* _WORK INSTRUCTIONS_
From the records below, please repeat exactly the line that has "entrepreneurs, have 24", the line that has "mental health on the organizational agenda.", and every line between them, and nothing else.

Collected data:
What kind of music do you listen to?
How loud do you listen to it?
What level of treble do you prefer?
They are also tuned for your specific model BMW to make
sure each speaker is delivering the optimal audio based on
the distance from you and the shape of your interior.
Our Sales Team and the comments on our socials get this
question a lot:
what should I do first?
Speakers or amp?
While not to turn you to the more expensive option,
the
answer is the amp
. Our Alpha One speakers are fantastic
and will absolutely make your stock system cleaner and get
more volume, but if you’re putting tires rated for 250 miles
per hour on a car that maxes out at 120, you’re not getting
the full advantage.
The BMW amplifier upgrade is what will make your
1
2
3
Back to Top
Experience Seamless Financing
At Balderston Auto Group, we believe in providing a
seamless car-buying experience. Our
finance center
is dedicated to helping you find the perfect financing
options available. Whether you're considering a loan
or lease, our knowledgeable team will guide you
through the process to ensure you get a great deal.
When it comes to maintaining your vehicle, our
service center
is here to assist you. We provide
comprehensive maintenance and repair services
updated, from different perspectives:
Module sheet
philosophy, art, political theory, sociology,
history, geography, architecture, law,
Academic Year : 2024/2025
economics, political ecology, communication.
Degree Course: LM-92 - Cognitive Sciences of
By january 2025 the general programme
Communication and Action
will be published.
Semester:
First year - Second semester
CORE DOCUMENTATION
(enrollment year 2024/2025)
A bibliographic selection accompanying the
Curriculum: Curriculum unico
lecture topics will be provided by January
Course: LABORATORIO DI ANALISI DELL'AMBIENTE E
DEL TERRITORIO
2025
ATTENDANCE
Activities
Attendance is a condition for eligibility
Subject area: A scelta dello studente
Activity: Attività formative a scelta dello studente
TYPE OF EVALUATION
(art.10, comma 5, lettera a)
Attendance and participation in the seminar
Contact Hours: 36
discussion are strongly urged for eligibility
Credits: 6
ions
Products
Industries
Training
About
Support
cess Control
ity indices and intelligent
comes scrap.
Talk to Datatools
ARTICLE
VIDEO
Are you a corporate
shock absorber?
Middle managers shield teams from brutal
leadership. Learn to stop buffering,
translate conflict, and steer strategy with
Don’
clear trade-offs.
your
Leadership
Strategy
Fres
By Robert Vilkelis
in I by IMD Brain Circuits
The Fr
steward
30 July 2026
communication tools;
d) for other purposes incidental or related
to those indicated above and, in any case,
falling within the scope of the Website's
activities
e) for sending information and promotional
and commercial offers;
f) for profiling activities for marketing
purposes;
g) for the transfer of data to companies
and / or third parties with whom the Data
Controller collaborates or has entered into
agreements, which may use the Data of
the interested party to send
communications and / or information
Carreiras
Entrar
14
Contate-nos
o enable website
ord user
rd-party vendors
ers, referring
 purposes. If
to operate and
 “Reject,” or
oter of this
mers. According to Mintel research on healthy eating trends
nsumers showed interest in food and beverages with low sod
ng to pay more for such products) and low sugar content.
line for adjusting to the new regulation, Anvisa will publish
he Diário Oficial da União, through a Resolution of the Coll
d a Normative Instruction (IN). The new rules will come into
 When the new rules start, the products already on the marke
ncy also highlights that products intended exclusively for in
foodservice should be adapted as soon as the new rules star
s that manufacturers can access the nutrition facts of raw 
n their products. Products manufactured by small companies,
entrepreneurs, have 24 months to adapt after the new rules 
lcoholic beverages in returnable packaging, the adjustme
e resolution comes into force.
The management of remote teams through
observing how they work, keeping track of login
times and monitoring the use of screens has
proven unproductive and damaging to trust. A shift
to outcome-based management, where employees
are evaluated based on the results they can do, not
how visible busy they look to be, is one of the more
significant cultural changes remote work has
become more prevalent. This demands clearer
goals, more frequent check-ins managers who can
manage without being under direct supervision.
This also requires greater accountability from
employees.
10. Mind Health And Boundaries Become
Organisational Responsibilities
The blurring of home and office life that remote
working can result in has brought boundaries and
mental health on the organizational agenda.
...
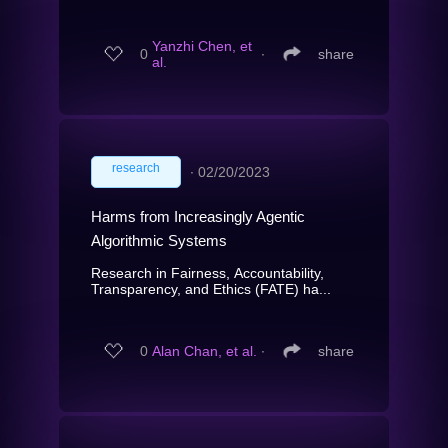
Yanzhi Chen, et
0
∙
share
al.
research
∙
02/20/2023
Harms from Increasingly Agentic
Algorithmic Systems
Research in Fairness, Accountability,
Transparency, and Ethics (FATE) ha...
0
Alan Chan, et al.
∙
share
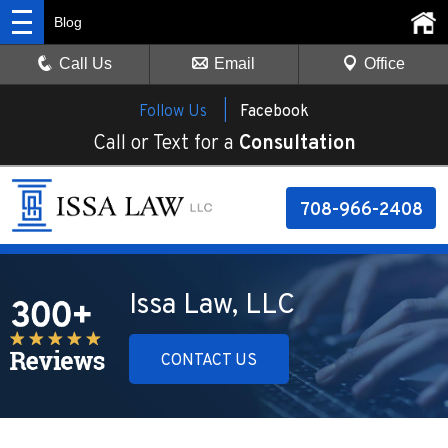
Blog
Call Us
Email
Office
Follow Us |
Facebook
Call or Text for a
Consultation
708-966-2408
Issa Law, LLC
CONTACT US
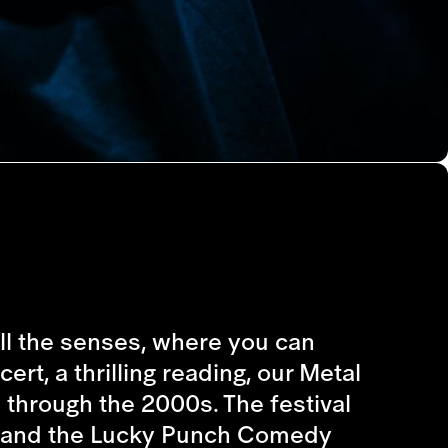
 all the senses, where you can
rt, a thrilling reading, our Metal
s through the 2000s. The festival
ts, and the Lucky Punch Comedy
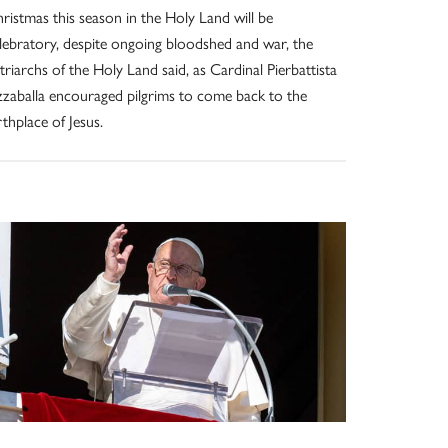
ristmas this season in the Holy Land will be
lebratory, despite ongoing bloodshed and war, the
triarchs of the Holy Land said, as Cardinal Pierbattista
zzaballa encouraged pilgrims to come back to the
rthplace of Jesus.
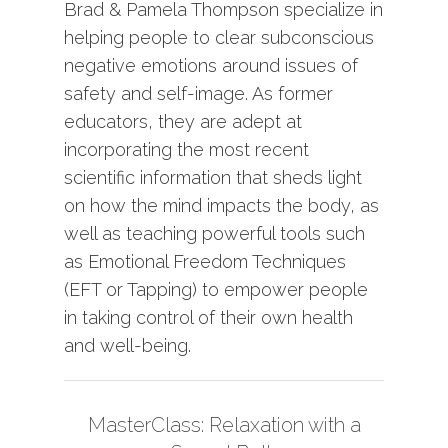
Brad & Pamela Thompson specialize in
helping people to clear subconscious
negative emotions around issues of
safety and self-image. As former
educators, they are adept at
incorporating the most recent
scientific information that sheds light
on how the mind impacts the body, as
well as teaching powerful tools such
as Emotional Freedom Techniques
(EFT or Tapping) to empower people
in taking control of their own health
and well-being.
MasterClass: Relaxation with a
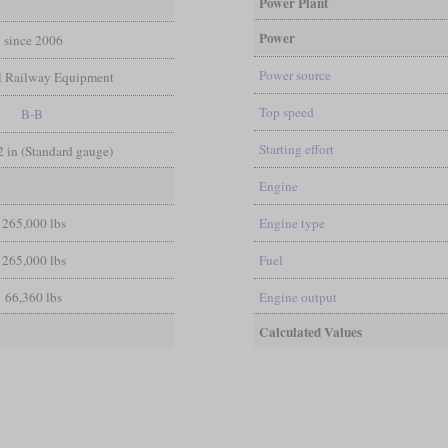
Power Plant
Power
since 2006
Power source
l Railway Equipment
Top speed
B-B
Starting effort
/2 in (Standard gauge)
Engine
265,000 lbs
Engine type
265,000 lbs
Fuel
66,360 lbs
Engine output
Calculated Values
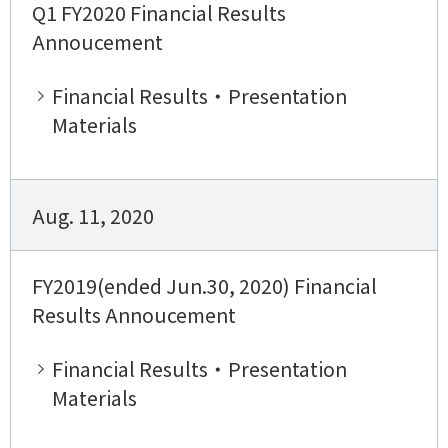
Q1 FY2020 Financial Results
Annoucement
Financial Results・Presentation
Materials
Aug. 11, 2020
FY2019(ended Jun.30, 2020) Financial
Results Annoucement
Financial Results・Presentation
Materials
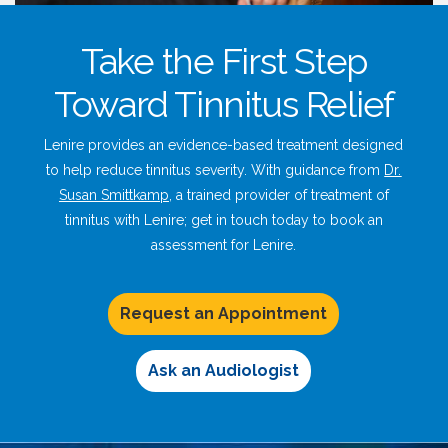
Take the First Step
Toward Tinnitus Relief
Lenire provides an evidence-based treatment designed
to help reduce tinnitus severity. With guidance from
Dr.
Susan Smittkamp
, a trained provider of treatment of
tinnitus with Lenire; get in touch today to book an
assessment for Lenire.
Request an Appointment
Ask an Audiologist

* _ANSWER BOX_
entrepreneurs, have 24 months to adapt after the new rules 
lcoholic beverages in returnable packaging, the adjustme
e resolution comes into force.
The management of remote teams through
observing how they work, keeping track of login
times and monitoring the use of screens has
proven unproductive and damaging to trust. A shift
to outcome-based management, where employees
are evaluated based on the results they can do, not
how visible busy they look to be, is one of the more
significant cultural changes remote work has
become more prevalent. This demands clearer
goals, more frequent check-ins managers who can
manage without being under direct supervision.
This also requires greater accountability from
employees.
10. Mind Health And Boundaries Become
Organisational Responsibilities
The blurring of home and office life that remote
working can result in has brought boundaries and
mental health on the organizational agenda.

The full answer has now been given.